Here we go --- according to FWC, the largest Red Drum caught in Florida waters is 45" & 51lbs. The largest recorded Red Drum was 94lbs2oz caught off the Carolina coast in 1984.

Y'ALL CAN BREAK THESE RECORDS!!! You're already close to the FL record. 

DO IT!!!


----------



## ThaFish (Feb 27, 2013)

Desert Eagle said:


> Set HIGHER goals???
> 
> Here we go --- according to FWC, the largest Red Drum caught in Florida waters is 45" & 51lbs. The largest recorded Red Drum was 94lbs2oz caught off the Carolina coast in 1984.
> 
> ...


I didn't realize the record fish only measured 45'' long! I've actually landed two reds longer than the Florida state record, but neither of mine were that heavy. Here's a photo of a 46.5'' (my personal record) 42 pound bull that I landed on the 4th of October last year. She ate a pink 1.5 oz. Gotcha Jigfish vertical jig on the surf-side of the jetties at St. Andrews State Park in Panama City Beach! 

Man it would be sweet to have a record someday....


----------



## LIM-IT-OUT (Aug 26, 2014)

Here is a pic of my PB 42" Stud caught on a Matrix Shad right here under BoB SIKES


----------



## Jason (Oct 2, 2007)

ThaFish said:


> Man it would be sweet to have a record someday....


Shoooooooot........you and Josh could have a record in itself fer most reds caught in a day!!!!:whistling::yes::thumbsup::notworthy:


----------



## Desert Eagle (Apr 25, 2012)

Caught in a day or a LIFETIME!!!


----------



## NoleAnimal (Apr 3, 2014)

How would you even get a record Redfish verified? It's not like you can take it to a certified scale.


----------



## LIM-IT-OUT (Aug 26, 2014)

NoleAnimal said:


> How would you even get a record Redfish verified? It's not like you can take it to a certified scale.


Good point

Call FWC to meet on the water asap maybe, I dunno?


----------



## XxReel_FisherxX (Jul 31, 2013)

I am net king... Had a blast, can't wait to get another break from work to slay some more! I'm having Pompano Joe fix my fly rod hopefully! Good luck tonight boys, and be safe!


----------



## Jason B (Jul 3, 2014)

That is absolutely awesome


----------



## silverking (Feb 11, 2010)

Nice report and photos. Those big bulls are always fun!


----------



## ThaFish (Feb 27, 2013)

XxReel_FisherxX said:


> I am net king... Had a blast, can't wait to get another break from work to slay some more! I'm having Pompano Joe fix my fly rod hopefully! Good luck tonight boys, and be safe!

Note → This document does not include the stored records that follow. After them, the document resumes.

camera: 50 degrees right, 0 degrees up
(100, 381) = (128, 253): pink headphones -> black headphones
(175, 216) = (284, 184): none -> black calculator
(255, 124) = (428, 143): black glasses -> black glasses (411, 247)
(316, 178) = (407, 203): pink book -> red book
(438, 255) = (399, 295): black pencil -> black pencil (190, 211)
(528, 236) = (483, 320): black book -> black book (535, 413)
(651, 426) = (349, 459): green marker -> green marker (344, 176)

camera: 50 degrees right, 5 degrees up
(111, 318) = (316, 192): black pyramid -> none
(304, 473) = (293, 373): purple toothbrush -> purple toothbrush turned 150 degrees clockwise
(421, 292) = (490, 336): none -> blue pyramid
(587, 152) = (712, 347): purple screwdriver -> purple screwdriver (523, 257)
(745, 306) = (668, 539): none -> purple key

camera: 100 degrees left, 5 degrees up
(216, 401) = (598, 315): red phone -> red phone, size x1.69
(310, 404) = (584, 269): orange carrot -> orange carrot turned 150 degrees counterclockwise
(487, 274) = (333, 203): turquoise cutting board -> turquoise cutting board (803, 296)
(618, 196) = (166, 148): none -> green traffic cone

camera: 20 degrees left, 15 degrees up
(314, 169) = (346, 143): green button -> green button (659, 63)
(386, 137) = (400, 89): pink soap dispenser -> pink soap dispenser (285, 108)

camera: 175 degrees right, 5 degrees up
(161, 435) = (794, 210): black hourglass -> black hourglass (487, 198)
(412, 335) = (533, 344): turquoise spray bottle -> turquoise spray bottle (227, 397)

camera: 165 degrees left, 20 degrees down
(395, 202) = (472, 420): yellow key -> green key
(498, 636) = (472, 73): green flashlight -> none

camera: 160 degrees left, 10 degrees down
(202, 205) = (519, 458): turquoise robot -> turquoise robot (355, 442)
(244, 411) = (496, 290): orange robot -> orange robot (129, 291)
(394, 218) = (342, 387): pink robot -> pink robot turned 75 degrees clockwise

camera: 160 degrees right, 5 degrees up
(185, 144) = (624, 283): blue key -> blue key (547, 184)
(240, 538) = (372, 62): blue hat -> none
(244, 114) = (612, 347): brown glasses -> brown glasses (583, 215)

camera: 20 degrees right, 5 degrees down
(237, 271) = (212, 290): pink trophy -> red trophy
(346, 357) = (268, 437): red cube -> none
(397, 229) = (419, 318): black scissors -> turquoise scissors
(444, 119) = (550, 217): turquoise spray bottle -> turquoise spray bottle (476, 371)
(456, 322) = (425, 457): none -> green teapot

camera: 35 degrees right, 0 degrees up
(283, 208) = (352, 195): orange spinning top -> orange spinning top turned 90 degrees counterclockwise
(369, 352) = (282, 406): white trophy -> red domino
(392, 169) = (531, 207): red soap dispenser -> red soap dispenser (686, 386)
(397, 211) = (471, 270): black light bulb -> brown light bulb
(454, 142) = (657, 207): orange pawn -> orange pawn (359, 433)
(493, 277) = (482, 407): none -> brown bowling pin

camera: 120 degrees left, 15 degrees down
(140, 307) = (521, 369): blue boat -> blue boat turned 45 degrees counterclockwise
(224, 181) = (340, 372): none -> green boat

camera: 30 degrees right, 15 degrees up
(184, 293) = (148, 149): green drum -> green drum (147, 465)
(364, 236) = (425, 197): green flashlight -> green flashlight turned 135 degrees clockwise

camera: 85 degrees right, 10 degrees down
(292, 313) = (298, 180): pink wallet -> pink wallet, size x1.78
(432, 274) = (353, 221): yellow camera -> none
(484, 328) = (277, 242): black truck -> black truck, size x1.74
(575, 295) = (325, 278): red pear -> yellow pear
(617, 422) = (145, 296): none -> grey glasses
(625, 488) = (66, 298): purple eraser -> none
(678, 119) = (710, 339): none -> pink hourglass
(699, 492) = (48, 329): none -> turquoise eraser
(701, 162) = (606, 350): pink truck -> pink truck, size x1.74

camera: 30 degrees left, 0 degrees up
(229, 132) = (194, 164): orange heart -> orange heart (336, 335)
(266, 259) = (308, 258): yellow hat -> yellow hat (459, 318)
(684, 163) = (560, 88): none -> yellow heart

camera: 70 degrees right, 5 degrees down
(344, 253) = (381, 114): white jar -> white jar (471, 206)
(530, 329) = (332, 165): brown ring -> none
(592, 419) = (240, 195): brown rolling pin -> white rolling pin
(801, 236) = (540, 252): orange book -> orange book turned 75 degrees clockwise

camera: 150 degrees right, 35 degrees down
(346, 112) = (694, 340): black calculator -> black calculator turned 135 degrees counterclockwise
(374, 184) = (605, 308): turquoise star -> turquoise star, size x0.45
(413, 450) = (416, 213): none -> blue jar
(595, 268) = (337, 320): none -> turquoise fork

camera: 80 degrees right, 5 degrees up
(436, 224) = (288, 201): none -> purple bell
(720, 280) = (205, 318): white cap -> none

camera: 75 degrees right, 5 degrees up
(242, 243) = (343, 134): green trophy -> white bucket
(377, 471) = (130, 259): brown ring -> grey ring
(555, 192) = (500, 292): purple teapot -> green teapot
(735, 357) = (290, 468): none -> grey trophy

Needed the net king out there last night! Andrew the net googan couldn't figure out how to use it! Need to get your fly rod fixed so you can hook into your first bruiser on it.


----------



## ThaFish (Feb 27, 2013)

silverking said:


> Nice report and photos. Those big bulls are always fun!


They're a blast - especially on the fly!!!


----------